En Kubin también veo en cierto sentido, a un gnóstico. Un artista junguiano que se sentía tan cómodo en el mundo onírico que podía identificar arcontes divinos y emanaciones diabólicas en medio de tinieblas. Sin ir más lejos, plasmó siluetas satánicas parecidas a los monstruos de Lovecraft y leves siluetas angélicas entre marasmos de caos y confusión.

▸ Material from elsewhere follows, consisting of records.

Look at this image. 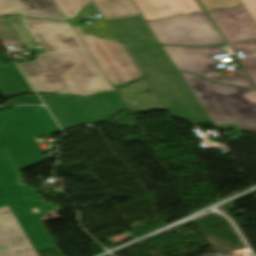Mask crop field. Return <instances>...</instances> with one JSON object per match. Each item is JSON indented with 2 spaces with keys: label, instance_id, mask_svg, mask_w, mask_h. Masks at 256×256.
Segmentation results:
<instances>
[{
  "label": "crop field",
  "instance_id": "crop-field-26",
  "mask_svg": "<svg viewBox=\"0 0 256 256\" xmlns=\"http://www.w3.org/2000/svg\"><path fill=\"white\" fill-rule=\"evenodd\" d=\"M256 22V0H240ZM246 10V11H247Z\"/></svg>",
  "mask_w": 256,
  "mask_h": 256
},
{
  "label": "crop field",
  "instance_id": "crop-field-3",
  "mask_svg": "<svg viewBox=\"0 0 256 256\" xmlns=\"http://www.w3.org/2000/svg\"><path fill=\"white\" fill-rule=\"evenodd\" d=\"M43 160L32 136L0 130V191L5 200L41 199L17 177L18 169Z\"/></svg>",
  "mask_w": 256,
  "mask_h": 256
},
{
  "label": "crop field",
  "instance_id": "crop-field-12",
  "mask_svg": "<svg viewBox=\"0 0 256 256\" xmlns=\"http://www.w3.org/2000/svg\"><path fill=\"white\" fill-rule=\"evenodd\" d=\"M228 42L255 38L256 23L244 6L209 12Z\"/></svg>",
  "mask_w": 256,
  "mask_h": 256
},
{
  "label": "crop field",
  "instance_id": "crop-field-16",
  "mask_svg": "<svg viewBox=\"0 0 256 256\" xmlns=\"http://www.w3.org/2000/svg\"><path fill=\"white\" fill-rule=\"evenodd\" d=\"M145 22L142 16L107 21L121 41L159 43Z\"/></svg>",
  "mask_w": 256,
  "mask_h": 256
},
{
  "label": "crop field",
  "instance_id": "crop-field-4",
  "mask_svg": "<svg viewBox=\"0 0 256 256\" xmlns=\"http://www.w3.org/2000/svg\"><path fill=\"white\" fill-rule=\"evenodd\" d=\"M41 99L63 130L108 119L125 108L116 92L83 99L53 95Z\"/></svg>",
  "mask_w": 256,
  "mask_h": 256
},
{
  "label": "crop field",
  "instance_id": "crop-field-11",
  "mask_svg": "<svg viewBox=\"0 0 256 256\" xmlns=\"http://www.w3.org/2000/svg\"><path fill=\"white\" fill-rule=\"evenodd\" d=\"M0 256H38L9 206L0 208Z\"/></svg>",
  "mask_w": 256,
  "mask_h": 256
},
{
  "label": "crop field",
  "instance_id": "crop-field-1",
  "mask_svg": "<svg viewBox=\"0 0 256 256\" xmlns=\"http://www.w3.org/2000/svg\"><path fill=\"white\" fill-rule=\"evenodd\" d=\"M24 20L47 53L18 64L36 91L90 95L113 89L69 23Z\"/></svg>",
  "mask_w": 256,
  "mask_h": 256
},
{
  "label": "crop field",
  "instance_id": "crop-field-20",
  "mask_svg": "<svg viewBox=\"0 0 256 256\" xmlns=\"http://www.w3.org/2000/svg\"><path fill=\"white\" fill-rule=\"evenodd\" d=\"M230 44L235 51H242L245 58L240 59V61L256 83V39L232 42Z\"/></svg>",
  "mask_w": 256,
  "mask_h": 256
},
{
  "label": "crop field",
  "instance_id": "crop-field-8",
  "mask_svg": "<svg viewBox=\"0 0 256 256\" xmlns=\"http://www.w3.org/2000/svg\"><path fill=\"white\" fill-rule=\"evenodd\" d=\"M163 46V45H162ZM178 71H187L213 81L255 89L244 70L235 71L237 76L221 78L212 67L216 62L212 55L224 53L216 46L205 48L163 46Z\"/></svg>",
  "mask_w": 256,
  "mask_h": 256
},
{
  "label": "crop field",
  "instance_id": "crop-field-9",
  "mask_svg": "<svg viewBox=\"0 0 256 256\" xmlns=\"http://www.w3.org/2000/svg\"><path fill=\"white\" fill-rule=\"evenodd\" d=\"M11 210L34 246L35 250L55 247L42 222L58 220L60 217L47 202H8ZM50 214L52 218H48Z\"/></svg>",
  "mask_w": 256,
  "mask_h": 256
},
{
  "label": "crop field",
  "instance_id": "crop-field-10",
  "mask_svg": "<svg viewBox=\"0 0 256 256\" xmlns=\"http://www.w3.org/2000/svg\"><path fill=\"white\" fill-rule=\"evenodd\" d=\"M0 129L44 138L60 131L46 108L42 106H22L0 112Z\"/></svg>",
  "mask_w": 256,
  "mask_h": 256
},
{
  "label": "crop field",
  "instance_id": "crop-field-6",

Creo que sentía muy solo. Arrojado en el tiempo. Y veía el arte como su tabla de salvación. Su verdadero conducto de comunicación. Compuso su novela El otro lado, por ejemplo, tras perder a su padre. En medio de las tinieblas de una depresión de la que salió renovado. Habiendo escrito una delirante novela llena de escenas vodevilescas que está considerada un clásico de la literatura fantástica aunque yo la situaría entre los alocados frescos de Raymond Roussel y el absurdo. Un furioso guiñol donde arremetía contra el mundo de los sueños y la realidad en pos de buscar esa tercera vía, el mundo andrógino original, cuya imagen ha fascinado a tantos teósofos y místicos.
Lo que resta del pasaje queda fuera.